Selon une enquête du quotidien Les Echos, parue le mardi 22 mars 2011, en page 6 – à la rubrique « Collectivités locales » – « Depuis 1975, une cinquantaine de communes enregistrent une croissance hors normes ; elles se situent généralement à la périphérie des métropoles et sont concentrées dans 22 départements, pour l’essentiel dans la partie sud du pays et la région Ile-de-France (…) ».

Canet-en-Roussillon, avec ses bientôt 15 000 habitants (à l’année), figure dans ce tableau, où le journal Les Echos note, au passage, que la population de « la plage des Perpignananais » a bondi de près de 170 % entre 1975 et 2006. Les autres « villes-champignons » de la région Languedoc-Roussillon qui figurent dans cette inventaire sont : Lattes (+324,5 % durant la même période) et Mauguio (+177,3%), toutes deux situées dans la sphère de l’agglomération de Montpellier (Hérault).

Canet-en-Roussillon (à la 16ème place), Lattes (4ème) et Mauguio (13ème) figurent toutes les trois dans le « top 20 » de ces villes-champignons, emmené par Valbonne (+435,1%), près de Nice, et dont la ville de Genas (+145,4%), près de Lyon, ferme la marche. C’es « villes-champignons » sont aussi qualifiées de « boomburds » par les démographes qui n’ont pas trouvé d’autres noms que cette appellation d’origine américaine pour qualifier les villes dont la croissance démographique est proprement spectaculaire. Le terme de « boomburds », note Philippe Moreau de la rédaction des Echos, « est un terme intraduisible en français, il vient de la contraction de « boom » et de « burd », soit « boom » et « banlieue ». Mais sans la connotation souvent négative donnée au mot banlieue en français. Car aux Etats-Unis, ces « boomburds » sont souvent des villes plus peuplées que les villes-centres, comptent beaucoup d’emplois et présentent une grande hétérogénéité ethnique et sociale (…) ».

C’est à partir de 1962, et l’arrivée massive sur le sol roussillonnais de Français rapatriés d’Algérie (les « Pieds-Noirs »), que le visage démographique de Canet-en-Roussillon va être bousculé. La commune compte alors quelque 2 600 habitants, une population qui peut être à l’époque rapprochée à celle du Soler, environ 2 150 habitants, à l’opposé dans l’agglomération de Perpignan, puisque située à l’ouest sur la route de Prades, alors que Canet a les pieds dans l’eau, même si à ce moment-là c’est encore le Village qui tient la corde et les ficelles de la bourse et non le secteur Plage.

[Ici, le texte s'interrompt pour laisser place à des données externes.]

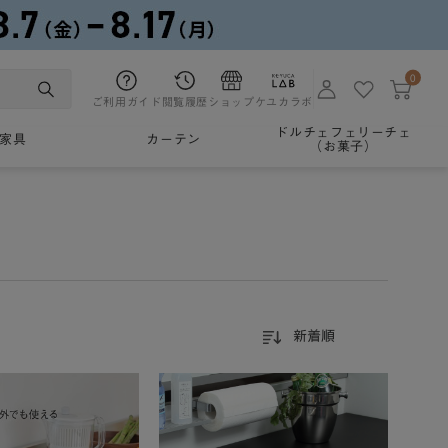
0
ご利用ガイド
閲覧履歴
ショップ
ケユカラボ
ドルチェフェリーチェ
家具
カーテン
（お菓子）
新着順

En 1990, Canet-en-Roussillon compte 7 575 habitants (Le Soler, 5 147)… et au dernier recensement officiel (2008) sa population a grimpé à 12 372 habitants (Le Soler, 6 630). Le « boom » démographique de la « plage des Perpignanais » est spectaculaire, tant sous le règne de Jacques Coupet (UDF/ Parti radical), maire de 1971 à 1989, qu’avec ensuite Mme Arlette Franco (maire RPR puis députée UMP jusqu’au 1er avril 2010). Cette dernière a toujours souhaité faire de Canet-en-Roussillon une ville à part entière, et non plus « la simple station balnéaire Perpignan-plage ». Elle y aura réussi, en tout cas aux plans démographique et touristique, voire industriel avec l’implantation remarquable de l’entreprise nautique « Catana », même si de graves lacunes dans l’économie locale viennent fissurer cette légitime ambition à l’arrivée.

En trois mandats successifs de maire de Canet-en-Roussillon, l’équipe municipale d’Arlette Franco aura « attiré » plus de 5 000 habitants sur le territoire de la commune. C’est, au sein de l’Agglo PMCA (Perpignan Méditerranée Communauté d’Agglomération), proportionnellement au solde naturel annuel des naissances par rapport aux décès, un record absolu, qui ne souffre d’ailleurs d’aucune contestation.

Si l’on compare avec d’autres communes de ladite Agglo, on constate…

– pour Bompas : 1 474 habitants (1962) ; 6 323 hab. (1990) ; et 7 149 hab. (2007)

– pour Cabestany : 1 155 hab. (1962) ; 7 513 hab. (1990) ; et 8 630 hab. (2008)

– pour Pollestres : 859 hab. (1962) ; 3 019 hab. (1990) ; 3 904 hab. (2008)

– pour Saint-Estève : 1 545 hab. (1962) ; 8 856 hab. (1990) ; et 11 085  (2008)

– pour Villeneuve-de-la-Raho : 615 hab. (1962) ; 3 189 hab. (1990) ; et 3 765 hab. (2008).